In a flash I remembered that baby monitor that watched over her mother all those years ago, and I thought, what a change in one generation. Could anyone have imagined it? And can we imagine what the next generation will bring?

That, of course, is the landscape of science fiction writers, not crime. 

Tuesday, September 18, 2018

Is it getting harder to write contemporary crime fiction?

by Rick Blechta

I recently read — if you’ve been paying attention — a few Nero Wolfe novels. The Wolfe series began back in the ’30s, so they’re pretty elderly. The world they portrayed at that time has long since ceased to exist and to be honest they seem rather “creaky” in spots, in that regard. I suspect I’m not uncommon in still wanting to read about Wolfe and Archie because of nostalgia for the time in which the stories were set, but some of the writing, perfectly acceptable then is very jarring now.

Fast forward to a more recent series, the Harry Bosch novels by Michael Connelly. The Black Echo first appeared in 1992. That’s over 25 years ago now, and thumbing through that while contemplating this post, I’m again struck by how out of date it is. While the years have been pretty kind to it, our contemporary world is far different than what Connelly describes in his novel in many important ways. The main thing separating 1992 Bosch with Bosch in 2018 would have to be technology. Like everything else, computers have swept over policing like a tidal wave. Harry is an old-style gumshoe even by 1992 standards, being all about pounding the street for clues, as an example, so the anachronisms are not all that important. But even skimming the book, I can see how his having a mobile phone would knock out quite a few scenes in the plot that were handled using 1992 technology.

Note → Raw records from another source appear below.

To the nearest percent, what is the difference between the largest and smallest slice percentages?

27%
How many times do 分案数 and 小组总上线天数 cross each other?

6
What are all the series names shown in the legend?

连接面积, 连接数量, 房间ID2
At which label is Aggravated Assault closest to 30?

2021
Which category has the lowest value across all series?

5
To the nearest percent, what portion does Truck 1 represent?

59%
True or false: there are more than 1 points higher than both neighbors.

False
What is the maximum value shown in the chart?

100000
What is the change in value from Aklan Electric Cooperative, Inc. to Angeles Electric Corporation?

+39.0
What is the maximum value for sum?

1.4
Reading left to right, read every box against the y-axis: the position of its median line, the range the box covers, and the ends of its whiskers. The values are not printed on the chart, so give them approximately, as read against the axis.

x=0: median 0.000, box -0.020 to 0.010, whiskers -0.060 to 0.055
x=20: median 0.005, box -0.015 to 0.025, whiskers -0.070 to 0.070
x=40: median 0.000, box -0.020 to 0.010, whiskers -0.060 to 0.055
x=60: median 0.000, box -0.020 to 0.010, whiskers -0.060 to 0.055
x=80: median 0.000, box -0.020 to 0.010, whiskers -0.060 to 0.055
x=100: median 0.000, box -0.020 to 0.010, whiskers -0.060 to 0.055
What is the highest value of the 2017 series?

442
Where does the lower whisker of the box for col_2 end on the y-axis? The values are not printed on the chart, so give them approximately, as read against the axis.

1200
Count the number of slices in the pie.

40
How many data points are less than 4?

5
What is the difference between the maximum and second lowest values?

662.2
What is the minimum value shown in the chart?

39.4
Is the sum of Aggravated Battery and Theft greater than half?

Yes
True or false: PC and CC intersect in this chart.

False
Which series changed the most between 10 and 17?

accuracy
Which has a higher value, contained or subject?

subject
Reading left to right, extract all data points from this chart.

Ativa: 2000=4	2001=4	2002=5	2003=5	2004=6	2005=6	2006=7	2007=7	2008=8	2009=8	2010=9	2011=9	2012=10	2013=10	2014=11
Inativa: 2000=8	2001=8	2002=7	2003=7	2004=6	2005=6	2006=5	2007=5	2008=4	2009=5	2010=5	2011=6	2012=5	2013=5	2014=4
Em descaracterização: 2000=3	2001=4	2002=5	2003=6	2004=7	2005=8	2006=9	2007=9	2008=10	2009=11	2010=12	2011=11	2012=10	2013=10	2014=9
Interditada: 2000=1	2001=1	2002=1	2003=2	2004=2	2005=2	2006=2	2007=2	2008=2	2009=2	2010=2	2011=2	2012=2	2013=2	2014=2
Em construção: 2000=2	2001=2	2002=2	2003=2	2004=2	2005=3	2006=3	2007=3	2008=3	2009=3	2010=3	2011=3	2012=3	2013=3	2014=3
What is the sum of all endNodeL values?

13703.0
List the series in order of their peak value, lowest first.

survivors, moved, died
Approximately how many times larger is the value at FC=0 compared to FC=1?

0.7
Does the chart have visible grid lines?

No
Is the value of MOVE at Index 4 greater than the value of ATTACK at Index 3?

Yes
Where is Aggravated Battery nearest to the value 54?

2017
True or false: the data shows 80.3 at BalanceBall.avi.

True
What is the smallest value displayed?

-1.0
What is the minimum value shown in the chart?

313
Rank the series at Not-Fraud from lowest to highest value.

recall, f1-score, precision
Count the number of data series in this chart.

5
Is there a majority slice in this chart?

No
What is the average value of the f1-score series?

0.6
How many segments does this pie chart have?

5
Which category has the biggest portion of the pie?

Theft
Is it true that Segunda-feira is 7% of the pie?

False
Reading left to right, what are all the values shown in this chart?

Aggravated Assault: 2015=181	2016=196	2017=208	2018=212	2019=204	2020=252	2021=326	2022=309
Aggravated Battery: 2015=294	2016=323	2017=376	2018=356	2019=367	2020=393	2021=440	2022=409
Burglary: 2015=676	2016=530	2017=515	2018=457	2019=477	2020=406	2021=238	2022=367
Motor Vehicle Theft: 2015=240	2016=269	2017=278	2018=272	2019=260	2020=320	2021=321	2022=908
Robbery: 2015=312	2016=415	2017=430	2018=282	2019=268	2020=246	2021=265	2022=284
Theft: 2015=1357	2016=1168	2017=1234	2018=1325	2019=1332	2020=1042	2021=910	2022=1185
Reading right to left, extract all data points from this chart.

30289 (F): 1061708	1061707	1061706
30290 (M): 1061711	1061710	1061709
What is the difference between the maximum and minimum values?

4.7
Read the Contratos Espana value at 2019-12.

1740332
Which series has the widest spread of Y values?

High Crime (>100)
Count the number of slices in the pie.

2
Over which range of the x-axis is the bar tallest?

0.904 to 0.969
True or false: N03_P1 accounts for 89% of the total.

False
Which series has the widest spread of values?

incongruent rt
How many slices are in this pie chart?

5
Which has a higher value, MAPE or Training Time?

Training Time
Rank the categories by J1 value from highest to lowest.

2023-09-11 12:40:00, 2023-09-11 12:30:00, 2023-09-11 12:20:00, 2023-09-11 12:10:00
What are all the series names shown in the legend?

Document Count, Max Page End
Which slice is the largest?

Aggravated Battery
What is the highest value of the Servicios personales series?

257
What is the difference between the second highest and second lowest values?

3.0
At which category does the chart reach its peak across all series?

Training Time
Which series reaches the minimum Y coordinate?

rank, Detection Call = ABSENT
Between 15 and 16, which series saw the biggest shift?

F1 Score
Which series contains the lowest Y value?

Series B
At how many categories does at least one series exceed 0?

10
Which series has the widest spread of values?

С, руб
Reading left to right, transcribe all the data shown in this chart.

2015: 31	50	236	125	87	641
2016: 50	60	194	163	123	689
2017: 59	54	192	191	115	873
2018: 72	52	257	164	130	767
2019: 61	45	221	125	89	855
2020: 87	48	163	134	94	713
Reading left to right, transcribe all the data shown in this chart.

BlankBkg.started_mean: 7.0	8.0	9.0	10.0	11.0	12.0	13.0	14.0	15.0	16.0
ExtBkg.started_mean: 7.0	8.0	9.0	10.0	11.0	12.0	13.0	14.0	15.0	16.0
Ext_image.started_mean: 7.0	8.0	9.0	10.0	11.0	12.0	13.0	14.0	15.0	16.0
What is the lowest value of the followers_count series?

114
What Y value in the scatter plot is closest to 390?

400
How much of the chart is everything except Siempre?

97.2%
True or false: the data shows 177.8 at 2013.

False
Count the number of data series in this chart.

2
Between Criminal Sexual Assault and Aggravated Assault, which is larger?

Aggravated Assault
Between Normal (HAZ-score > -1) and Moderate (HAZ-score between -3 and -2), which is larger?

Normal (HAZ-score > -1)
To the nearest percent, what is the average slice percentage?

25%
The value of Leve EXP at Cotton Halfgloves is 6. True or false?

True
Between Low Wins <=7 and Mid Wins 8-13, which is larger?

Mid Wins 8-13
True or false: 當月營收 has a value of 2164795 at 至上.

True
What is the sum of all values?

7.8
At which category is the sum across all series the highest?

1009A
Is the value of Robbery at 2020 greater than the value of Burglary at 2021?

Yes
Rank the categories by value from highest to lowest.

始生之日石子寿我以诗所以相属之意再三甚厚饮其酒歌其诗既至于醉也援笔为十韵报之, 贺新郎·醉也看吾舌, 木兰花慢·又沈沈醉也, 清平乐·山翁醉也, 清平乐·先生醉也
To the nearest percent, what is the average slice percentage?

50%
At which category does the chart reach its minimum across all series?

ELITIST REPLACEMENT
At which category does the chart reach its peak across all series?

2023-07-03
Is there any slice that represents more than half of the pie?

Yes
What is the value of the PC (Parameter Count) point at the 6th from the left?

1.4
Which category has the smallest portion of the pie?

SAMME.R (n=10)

It is with great trepidation, therefore, that a wise writer approaches technology as a main driving force in a novel. The shelf-life of current technology is very, very short and there lies the danger. In just one publishing cycle (the time it takes a book to go from concept to publication) so many things can change completely.

I’m feeling more and more as if I need the skills of a good futurist to make sure my current work-in-progress doesn’t wind up being anachronistic even before I finish writing it, since the plot relies heavily on current technology and its effects on contemporary living. Case in point: I’ve already had to change one plot point because it could no longer happen the way I initially described it. Technology caught up with me.

It now feels as if I have to finish this novel at lightning speed so other plot points don’t go the way of the dodo.

Is anyone else out there feeling this squeeze? And to the readers in the audience, does it bug you when something is obviously out of date?